Despite the recent school shooting in Uvalde, Texas, gun control in the US still remains elusive as finance companies like Credova and Sezzle offer ‘buy now, pay later’ schemes for prospective weapon buyers.
The ‘buy now, pay later’ schemes also offer teenagers – who are likely unable to access credit cards and debit cards like adults – the chance to buy firearms and also increases the likelihood of mass shootings where background checks are ignored.
A report by news agency Bloomberg shows that the gun manufacturer Daniel Defense – whose weapon was used by Salvador Ramos to kill 19 children and two teachers in Robb Elementary – was selling its firearms via a promotional ad which explained how to enroll for a sweepstakes contest if the weapon is bought via Credova’s ‘buy now, pay later’ scheme.
“Enter to win $15K when you buy now, pay later with Credova,” a message said.
News18 at the time of writing this report also accessed the website and saw the financing option still available on Daniel Defense’s website.

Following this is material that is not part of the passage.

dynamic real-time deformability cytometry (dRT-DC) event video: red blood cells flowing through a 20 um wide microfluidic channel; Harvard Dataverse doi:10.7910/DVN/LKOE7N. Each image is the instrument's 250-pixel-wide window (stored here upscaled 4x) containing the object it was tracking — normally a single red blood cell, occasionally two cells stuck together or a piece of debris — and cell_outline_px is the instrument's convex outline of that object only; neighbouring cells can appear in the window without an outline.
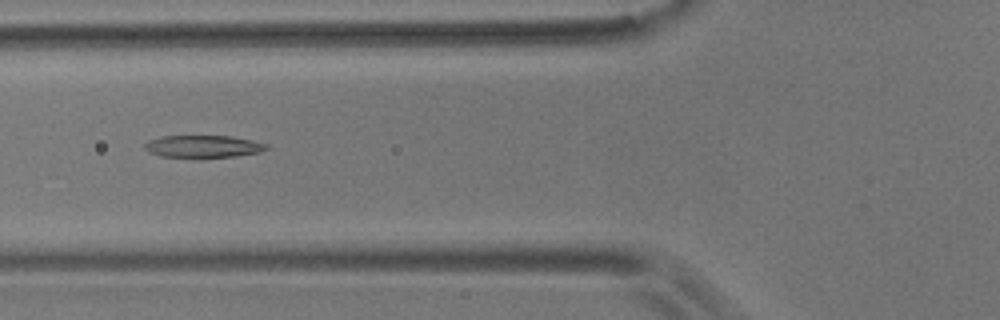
{"species": "common noctule bat (a hibernating species)", "species_latin": "Nyctalus noctula", "temperature_condition": "room temperature", "stored_images_in_passage": 5, "camera_frame_rate_fps": 3000, "um_per_image_px": 0.085, "animal": {"sex": "male", "body_mass_g": 17.9}, "frame": {"image": 1, "passage_image": 4, "time_ms": 4.0, "image_size_px": [1000, 320], "cell_outline_px": [[268, 148], [260, 152], [236, 156], [160, 156], [148, 152], [144, 148], [144, 144], [148, 140], [160, 136], [232, 136], [252, 140], [268, 144]], "centroid_in_image_um": [17.26, 12.42], "position_along_channel_um": 108.5, "area_um2": 15.55}}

Upon opening the website one can also see the pop-up message where the company extended its condolences to those killed in the Uvalde mass shooting.
The finance company based in Montana’s Bozeman which offers installment plans also shows how accessible firearms are in the vast majority of the US and also shows how far-reaching is the impact of ‘buy now, pay later’ schemes in retail.
Aimee Huff, an associate professor of marketing at Oregon State University, told Bloomberg that such marketing tools send a symbolic message that firearms are easily accessible.
“It normalizes and legitimizes guns as just another kind of consumer product that people should be able to access with minimal interference,” Huff was quoted as saying by news agency Bloomberg.
The schemes also are being promoted at a time when the US Supreme Court is mulling a ruling which could greatly expand the presence of handguns in the country’s most populous cities.
The report also found out that Minneapolis-based Sezzle Inc. also works with several sellers of guns, ammunition, and accessories such as concealed carry holsters.
Credova’s CEO Dusty Wanderlich, who ran a now-bankrupt holding company, said that Credova aims to make ‘customer experience easier’. “We consider ourselves a financial technology company. What a lot of financial technology companies are doing is trying to make the customer experience easier,” he said earlier in January.